Eulogy for “Scientist” Fossey
- by Lora Allen March 12, 2019
Fossey came to CCF in April 2007 with five other cubs of the same age from a farm in Gobabis, close to the Botswana border. Fossey was trapped along with his three brothers as a cub for hunting blesbok and springbok in a fenced game farm. They were kept in a garage with no daylight for about six months, which caused calcium deficiencies that stunted their growth. All of them got a lot better quickly with a proper diet and lots of space to run around but they have always stayed quite short compared to normal cheetahs. Upon arriving at CCF it was decided to name the males after famous scientists and researchers, and they were collectively known as “The Scientists” (Fossey, Mendel, Livingston and Darwin).
Fossey and his coalition of males have lived in a large 13 hectare enclosure we call “Elands Pen” the last few years with two females, Polly and Rohini. The males loved to spend time with the females most of the day and protect them like sisters. They would usually be found sitting under a tree together grooming. All the males were castrated as they became older so they were able to live together harmoniously. Fossey was easy to tell apart from the other cheetahs as he had a huge fluffy tail, the smallest head with the biggest orange eyes. Fossey was always a character and constantly kept his keepers on their toes.
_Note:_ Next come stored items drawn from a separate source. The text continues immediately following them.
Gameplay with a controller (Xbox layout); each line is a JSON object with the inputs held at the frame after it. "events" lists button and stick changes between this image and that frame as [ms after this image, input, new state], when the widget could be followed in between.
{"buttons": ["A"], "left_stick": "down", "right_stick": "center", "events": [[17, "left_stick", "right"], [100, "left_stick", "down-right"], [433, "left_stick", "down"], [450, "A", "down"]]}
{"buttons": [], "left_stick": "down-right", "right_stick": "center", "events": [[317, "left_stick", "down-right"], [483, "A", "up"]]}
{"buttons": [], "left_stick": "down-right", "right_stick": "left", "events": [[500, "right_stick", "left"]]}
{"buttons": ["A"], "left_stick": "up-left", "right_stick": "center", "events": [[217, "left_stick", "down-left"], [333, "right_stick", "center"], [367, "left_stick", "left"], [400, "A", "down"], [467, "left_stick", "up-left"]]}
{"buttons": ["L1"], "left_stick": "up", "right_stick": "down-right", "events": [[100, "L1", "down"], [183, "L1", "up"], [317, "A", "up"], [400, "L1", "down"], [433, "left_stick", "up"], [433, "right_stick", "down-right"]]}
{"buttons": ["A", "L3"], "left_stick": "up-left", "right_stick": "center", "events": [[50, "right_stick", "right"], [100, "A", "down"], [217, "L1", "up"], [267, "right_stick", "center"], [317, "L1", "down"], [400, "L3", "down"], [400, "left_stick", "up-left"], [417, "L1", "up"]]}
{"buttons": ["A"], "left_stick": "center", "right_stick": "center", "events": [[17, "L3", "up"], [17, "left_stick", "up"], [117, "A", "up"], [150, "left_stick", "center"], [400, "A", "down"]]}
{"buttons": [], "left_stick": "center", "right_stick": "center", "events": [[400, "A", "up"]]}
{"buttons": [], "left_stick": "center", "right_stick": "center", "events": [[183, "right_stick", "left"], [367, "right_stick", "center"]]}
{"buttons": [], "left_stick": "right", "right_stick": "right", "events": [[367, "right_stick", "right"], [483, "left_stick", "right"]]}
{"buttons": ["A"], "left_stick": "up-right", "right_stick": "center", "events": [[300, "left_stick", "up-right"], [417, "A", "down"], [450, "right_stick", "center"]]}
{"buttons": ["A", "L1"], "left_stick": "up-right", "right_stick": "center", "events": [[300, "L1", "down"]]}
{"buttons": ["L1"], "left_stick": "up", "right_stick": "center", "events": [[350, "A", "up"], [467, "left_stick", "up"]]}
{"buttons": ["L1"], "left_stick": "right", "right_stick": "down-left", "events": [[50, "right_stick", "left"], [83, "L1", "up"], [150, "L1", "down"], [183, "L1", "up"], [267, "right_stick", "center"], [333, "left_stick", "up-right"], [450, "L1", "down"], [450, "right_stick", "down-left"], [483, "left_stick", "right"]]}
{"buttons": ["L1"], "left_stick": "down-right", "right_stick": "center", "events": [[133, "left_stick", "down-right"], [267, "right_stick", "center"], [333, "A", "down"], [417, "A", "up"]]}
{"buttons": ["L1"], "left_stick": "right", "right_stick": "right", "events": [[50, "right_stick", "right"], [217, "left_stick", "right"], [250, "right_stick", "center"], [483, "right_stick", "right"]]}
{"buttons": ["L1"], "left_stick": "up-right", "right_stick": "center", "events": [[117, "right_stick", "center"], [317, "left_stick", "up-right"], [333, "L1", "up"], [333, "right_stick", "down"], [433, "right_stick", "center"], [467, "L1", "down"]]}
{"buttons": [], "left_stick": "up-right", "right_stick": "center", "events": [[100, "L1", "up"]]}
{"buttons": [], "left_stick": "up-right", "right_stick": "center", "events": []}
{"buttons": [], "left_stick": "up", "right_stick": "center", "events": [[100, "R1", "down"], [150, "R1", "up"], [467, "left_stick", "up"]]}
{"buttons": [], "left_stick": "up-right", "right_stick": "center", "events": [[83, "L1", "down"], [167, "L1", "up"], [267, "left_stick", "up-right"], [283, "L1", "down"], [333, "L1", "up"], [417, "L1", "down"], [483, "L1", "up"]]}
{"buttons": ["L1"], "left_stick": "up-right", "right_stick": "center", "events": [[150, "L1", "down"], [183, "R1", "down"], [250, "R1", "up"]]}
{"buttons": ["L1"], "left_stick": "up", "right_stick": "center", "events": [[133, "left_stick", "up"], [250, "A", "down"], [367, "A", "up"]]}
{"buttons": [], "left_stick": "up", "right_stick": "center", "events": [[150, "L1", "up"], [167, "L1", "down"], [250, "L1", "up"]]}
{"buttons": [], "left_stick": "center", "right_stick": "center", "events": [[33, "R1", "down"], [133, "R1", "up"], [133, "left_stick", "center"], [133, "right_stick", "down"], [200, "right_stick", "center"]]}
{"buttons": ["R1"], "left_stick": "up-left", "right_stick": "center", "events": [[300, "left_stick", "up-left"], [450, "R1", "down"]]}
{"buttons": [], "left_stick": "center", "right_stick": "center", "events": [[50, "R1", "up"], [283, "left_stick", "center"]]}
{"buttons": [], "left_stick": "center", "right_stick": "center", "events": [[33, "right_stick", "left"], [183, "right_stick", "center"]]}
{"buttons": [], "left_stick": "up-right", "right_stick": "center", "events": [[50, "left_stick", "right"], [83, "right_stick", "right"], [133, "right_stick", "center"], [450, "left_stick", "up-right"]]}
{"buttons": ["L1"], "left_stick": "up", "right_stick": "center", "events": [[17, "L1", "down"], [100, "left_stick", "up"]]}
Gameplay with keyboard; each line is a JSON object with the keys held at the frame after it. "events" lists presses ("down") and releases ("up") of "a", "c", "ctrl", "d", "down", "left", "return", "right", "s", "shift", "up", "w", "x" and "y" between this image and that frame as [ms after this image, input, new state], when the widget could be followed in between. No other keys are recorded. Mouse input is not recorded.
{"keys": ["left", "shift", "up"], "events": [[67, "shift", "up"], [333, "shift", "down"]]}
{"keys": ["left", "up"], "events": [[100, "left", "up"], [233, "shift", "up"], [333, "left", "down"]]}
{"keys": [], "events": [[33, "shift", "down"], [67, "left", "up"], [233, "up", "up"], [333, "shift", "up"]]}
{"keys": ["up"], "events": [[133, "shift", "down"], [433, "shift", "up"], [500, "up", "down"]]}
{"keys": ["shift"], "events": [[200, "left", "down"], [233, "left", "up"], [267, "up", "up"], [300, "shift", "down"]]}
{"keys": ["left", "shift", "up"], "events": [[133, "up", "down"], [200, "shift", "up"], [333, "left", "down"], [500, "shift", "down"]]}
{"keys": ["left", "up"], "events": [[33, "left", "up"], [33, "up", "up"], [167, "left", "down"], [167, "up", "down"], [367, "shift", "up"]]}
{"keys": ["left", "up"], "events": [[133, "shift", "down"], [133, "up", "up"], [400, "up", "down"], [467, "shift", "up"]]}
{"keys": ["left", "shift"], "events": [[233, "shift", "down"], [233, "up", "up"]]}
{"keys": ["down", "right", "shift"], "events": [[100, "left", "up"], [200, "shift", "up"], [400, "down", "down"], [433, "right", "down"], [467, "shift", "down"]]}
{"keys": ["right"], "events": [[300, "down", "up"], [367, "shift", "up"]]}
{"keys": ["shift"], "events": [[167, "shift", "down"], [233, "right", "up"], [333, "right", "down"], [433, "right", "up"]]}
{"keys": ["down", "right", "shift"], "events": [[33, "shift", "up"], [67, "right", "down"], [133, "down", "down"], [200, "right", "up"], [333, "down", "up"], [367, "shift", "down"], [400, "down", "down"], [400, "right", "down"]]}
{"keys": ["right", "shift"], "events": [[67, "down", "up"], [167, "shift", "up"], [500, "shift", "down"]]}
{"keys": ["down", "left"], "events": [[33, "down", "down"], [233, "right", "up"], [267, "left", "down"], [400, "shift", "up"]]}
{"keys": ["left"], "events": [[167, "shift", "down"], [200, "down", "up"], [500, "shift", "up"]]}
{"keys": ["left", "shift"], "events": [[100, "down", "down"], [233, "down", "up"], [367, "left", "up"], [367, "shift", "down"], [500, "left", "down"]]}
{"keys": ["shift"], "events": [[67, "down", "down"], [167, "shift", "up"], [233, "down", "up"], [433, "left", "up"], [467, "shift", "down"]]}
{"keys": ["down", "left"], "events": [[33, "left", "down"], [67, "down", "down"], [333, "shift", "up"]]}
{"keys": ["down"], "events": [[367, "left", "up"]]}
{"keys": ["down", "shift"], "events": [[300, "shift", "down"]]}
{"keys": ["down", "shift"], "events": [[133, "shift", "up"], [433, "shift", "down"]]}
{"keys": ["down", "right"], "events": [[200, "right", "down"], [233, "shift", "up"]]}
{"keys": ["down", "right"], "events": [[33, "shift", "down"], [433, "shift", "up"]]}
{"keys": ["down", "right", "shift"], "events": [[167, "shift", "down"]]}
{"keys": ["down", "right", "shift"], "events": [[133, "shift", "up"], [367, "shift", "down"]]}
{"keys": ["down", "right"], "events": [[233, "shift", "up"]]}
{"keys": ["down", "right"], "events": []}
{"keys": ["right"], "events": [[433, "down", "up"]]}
His normal feeding routine would be to chase the feeding vehicle for exercise and then have his food. Fossey figured out quickly that he didn’t need to over exert himself and that if he waited long enough underneath a shaded tree his keepers would bring it to him eventually, even if he didn’t come running very far. He was very picky about his food and would only eat the freshest piece of meat off the bone; he would never have anything else and storm out of his feeding camp if he was offered something else such as chopped meat. Fossey would only ever do what he wanted to do just like your typical house cat! His keepers absolutely loved his strong attitude and sassiness.
In September last year, Fossey was found one morning to have a large abscess under his throat which caused an internal infection. He was given critical care and seemed to bounce back well but when his regular blood work came in soon after, it was showing signs of renal failure. This is unfortunately not something that is treatable and can only have its symptoms managed. Fossey then under went training in a catch cage so that he could receive his daily medication and fluids without any stress. Fossey was a perfect patient and would always be waiting eagerly for his keepers each morning, most of the time he would be purring during his short time in the cage receiving fluids. Unfortunately, the disease progressed quickly, and his health continued to decline, with nothing more the CCF team could do. The decision was made to euthanize him, with no pain or suffering for Fossey.
Fossey was an incredible cat to work with and will be deeply missed by all his keepers.